------ Data listing
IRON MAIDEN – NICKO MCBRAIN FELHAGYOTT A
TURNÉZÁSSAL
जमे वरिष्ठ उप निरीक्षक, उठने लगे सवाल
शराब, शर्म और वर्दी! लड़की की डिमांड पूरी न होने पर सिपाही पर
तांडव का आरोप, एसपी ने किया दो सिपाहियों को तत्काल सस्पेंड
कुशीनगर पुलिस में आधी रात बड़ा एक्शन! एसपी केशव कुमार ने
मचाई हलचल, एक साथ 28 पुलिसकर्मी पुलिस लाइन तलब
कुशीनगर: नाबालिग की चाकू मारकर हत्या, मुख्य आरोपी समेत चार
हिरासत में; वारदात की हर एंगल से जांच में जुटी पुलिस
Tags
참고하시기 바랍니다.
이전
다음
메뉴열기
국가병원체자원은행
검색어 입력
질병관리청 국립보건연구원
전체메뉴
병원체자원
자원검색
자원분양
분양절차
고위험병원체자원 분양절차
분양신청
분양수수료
------------
------ Data listing
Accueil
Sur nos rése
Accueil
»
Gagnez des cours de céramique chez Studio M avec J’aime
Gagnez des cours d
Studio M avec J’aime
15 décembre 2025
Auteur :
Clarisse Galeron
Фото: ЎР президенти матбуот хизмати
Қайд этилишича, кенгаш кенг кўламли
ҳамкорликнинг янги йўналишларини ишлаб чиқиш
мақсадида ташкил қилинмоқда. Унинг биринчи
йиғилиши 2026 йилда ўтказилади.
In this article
------------
------ Data listing
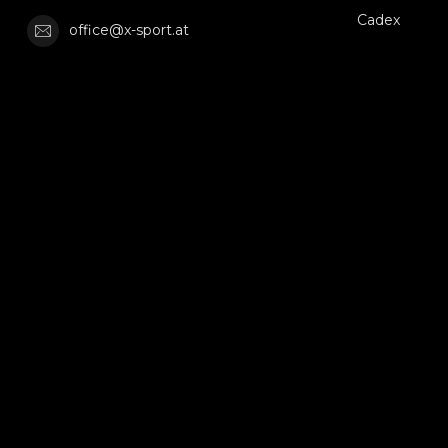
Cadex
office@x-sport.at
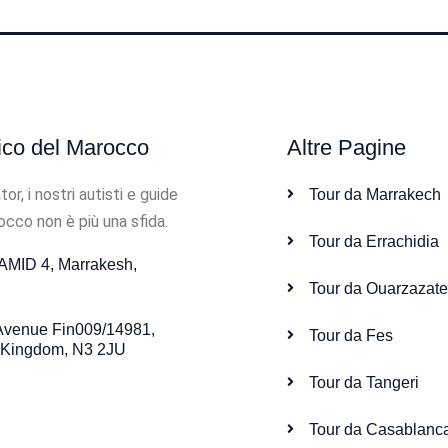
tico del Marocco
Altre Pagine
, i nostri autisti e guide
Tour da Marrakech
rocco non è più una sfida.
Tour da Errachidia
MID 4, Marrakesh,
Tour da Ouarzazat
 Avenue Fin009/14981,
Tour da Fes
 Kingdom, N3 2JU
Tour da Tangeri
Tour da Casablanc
------------
§ **Work instructions**
List every line of the records above that contains the string "Studio". Case counts.

§ **Output**
Gagnez des cours de céramique chez Studio M avec J’aime
Studio M avec J’aime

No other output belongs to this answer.